• GOAL OF THE EXERCISE:
Answer these questions from the text on the two Belarusian athletes.
(a) In what year was Vladimir Romanovsky European champion among juniors?
(b) In which two years did Daria Domracheva become world champion?
(c) What title was Daria Domracheva given on the day she won her third gold medal at the 2014 Games?

## begin DOCUMENT SEGMENT

Vladimir Romanovsky - honoured Master of Sports of the Republic of Belarus, Olympic champion in canoeing, 2-time world champion, European champion among juniors in 1975, champion of the VII Summer Spartakiade of the Peoples of the USSR in 1979;

Daria Domracheva - Belarusian biathlete, four-time Olympic champion, two-time world champion (2012 and 2013), winner of the World Cup 2014/15, winner of 6 Small Crystal Globes of the Biathlon World Cup, Honoured Master of Sports of the Republic of Belarus. The most titled athlete in the history of the Winter Olympic Games in biathlon, as well as the first biathlete in the world to win three individual races. On the day she won her third gold medal at the 2014 Games, Daria was awarded the title «Hero of Belarus», the first woman in the history of the country to be honoured with the highest award of the Republic of Belarus.

## end DOCUMENT SEGMENT
## begin DATASET SECTION

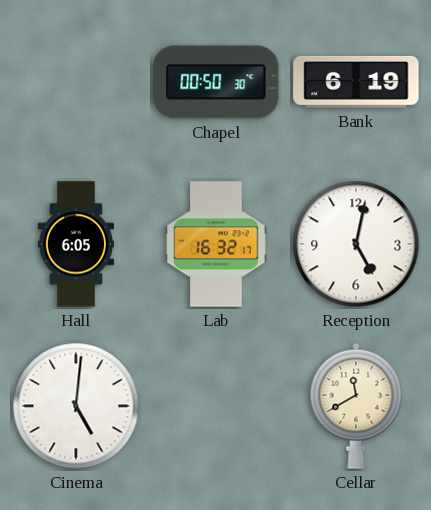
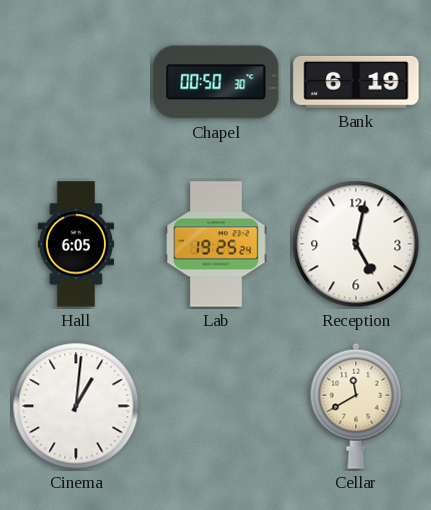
Lab: 16:32 -> 19:25
Cinema: 5:01 -> 1:01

## end DATASET SECTION

• ANSWER TO THE TASK:
(a) 1975
(b) 2012 and 2013
(c) Hero of Belarus